Devant la cour d’assises de Bobigny, qui juge Georges Tron et Brigitte Gruel pour agressions sexuelles et viols en réunion, la deuxième plaignante a passé plus de 6 heures à déposer. Sans dissiper certaines contradictions de son récit.

Eva Loubrieu a maintenu mercredi aux assises avoir été violée par l'ex-secrétaire d'État Georges Tron et son ancienne adjointe à la Culture Brigitte Gruel
Eva Loubrieu a maintenu mercredi aux assises avoir été violée par l'ex-secrétaire d'État Georges Tron et son ancienne adjointe à la Culture Brigitte Gruel © AFP / Thomas SAMSON

D’une voix grave, Eva Loubrieu s’accroche face aux questions incisives du président. Car ce que raconte cette femme menue, aux longs cheveux bruns, est complexe. Quand elle rencontre Georges Tron en 2006, diplômée en reliure d’art, elle est divorcée, seule pour élever son fils. 

Embauchée à un poste de chargée culturelle, la relation qui se noue avec le maire est d’abord "affective" dit-elle. Elle décrit le fonctionnement "stéréotypé" de Georges Tron : "Il me demandait de venir. Rangeait son bureau au millimètre près. Fermait la porte à clé." Elle mime les gestes. Puis il s’asseyait face à elle, lui prenait le pied, la caressait, remontait le long de son corps, elle relate des pénétrations digitales. "Moi, j’ai compris que je n’avais pas le droit de le toucher" dit-elle. Aux policiers, elle avait dit avoir accepté ces pratiques comme un "alinéa de son contrat de travail"

Quand elle découvre qu’il entretient les mêmes relations avec une autre femme, en juin 2007, Eva Loubrieu dit qu’elle veut arrêter. Mais le maire l’entraîne alors dans des scènes sexuelles à trois, avec son adjointe Brigitte Gruel.
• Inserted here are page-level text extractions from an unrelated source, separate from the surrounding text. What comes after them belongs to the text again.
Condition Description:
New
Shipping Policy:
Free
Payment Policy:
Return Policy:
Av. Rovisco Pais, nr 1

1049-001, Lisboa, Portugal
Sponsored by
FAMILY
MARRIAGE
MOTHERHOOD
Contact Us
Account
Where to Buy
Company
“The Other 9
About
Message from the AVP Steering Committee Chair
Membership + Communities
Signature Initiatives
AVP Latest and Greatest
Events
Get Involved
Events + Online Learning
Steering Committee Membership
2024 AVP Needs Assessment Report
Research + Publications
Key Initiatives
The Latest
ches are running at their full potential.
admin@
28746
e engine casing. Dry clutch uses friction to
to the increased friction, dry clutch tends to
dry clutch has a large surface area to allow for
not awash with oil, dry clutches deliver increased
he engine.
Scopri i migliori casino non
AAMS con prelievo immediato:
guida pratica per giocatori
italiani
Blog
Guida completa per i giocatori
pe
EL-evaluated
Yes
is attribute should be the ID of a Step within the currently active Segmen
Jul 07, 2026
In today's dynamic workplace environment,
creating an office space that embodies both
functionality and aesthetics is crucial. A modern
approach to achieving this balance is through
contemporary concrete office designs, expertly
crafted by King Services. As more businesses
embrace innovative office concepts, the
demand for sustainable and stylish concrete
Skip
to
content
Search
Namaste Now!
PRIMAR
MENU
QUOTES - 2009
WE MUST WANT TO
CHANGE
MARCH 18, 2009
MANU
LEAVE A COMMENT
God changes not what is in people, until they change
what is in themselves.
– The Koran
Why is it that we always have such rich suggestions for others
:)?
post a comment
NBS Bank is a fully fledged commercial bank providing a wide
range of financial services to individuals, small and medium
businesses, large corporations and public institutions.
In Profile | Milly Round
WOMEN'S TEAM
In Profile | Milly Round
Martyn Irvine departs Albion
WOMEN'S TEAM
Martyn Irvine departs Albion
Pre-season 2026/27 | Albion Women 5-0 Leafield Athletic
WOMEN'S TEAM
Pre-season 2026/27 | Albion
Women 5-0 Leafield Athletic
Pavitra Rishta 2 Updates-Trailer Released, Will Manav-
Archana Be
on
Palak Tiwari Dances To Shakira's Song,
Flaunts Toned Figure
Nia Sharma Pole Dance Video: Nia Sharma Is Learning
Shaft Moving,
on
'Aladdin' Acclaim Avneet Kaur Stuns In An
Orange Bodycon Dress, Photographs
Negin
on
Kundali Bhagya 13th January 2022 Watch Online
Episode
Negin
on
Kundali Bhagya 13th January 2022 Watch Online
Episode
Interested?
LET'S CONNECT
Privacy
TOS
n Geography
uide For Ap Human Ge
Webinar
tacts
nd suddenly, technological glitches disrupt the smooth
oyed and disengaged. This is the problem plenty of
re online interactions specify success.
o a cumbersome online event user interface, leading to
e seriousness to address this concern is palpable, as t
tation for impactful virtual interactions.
Allongée sur la moquette, caressée, contrainte à faire un cunnilingus, elle dit subir des pénétrations digitales des deux accusés. "Mon corps était là sans être là… j’étais comme un jouet" explique-t-elle. 

Eva Loubrieu doit justifier ses SMS à Gorges Tron

Mais y a les SMS, qu’elle envoie à Georges Tron à la même époque, à l’été 2007. "Je vous embrasse, et encore plus… je suis à votre disposition" lit le président. La cour n’a que les SMS d’Eva Loubrieu : Georges Tron les avait fait consigner par huissier en 2008, bien avant l’éclatement de l’affaire. Elle dit qu’elle répondait à ses demandes, qu’il l’appelait, lui envoyait des messages à toute heure, "il me demandait d’être rassuré, de lui montrer mon affection. Si je ne le faisais pas, c’était terrible" dit-elle.

"Georges Tron, au regard de ce contexte, pouvait penser que vous étiez consentante, vous comprenez qu’on se pose la question ?" demande le président. "Je comprends", répond Eva Loubrieu. "Mais j’étais comme un zombie. Je disais ce qu’il exigeait de moi." Elle parle de sa peur, des colères de Georges Tron, de ses hurlements qu’on entendait parfois dans toute la mairie. 

Licenciée en 2009, elle écrit pourtant une lettre pour le remercier. Le président lui demande de s’expliquer. Eva Loubrieu pleure. "Il m’a menacée de mettre mon fils à la Dass. J’ai dû le supplier, et sous sa dictée, j’ai écrit cette lettre." Le chemin d’Eva Loubrieu est sinueux, ses déclarations variables, "j’ai raconté les choses par bribes, comme je pouvais" dit-elle. Elle admet que son cheminement est compliqué, détaille les conséquences sur sa vie, l’alcool, la drogue, la dépression, les tentatives de suicide, qu’elle attribue au traumatisme consécutif aux faits. 

Aurait-elle reconstruit ce qui lui est arrivé après coup ? La cour d’assises, après cette longue déposition, se pose forcément la question. À sa place, Georges Tron est impassible. Comme son adjointe, il nie formellement l’existence de toute relation sexuelle avec Eva Loubrieu, même consentie.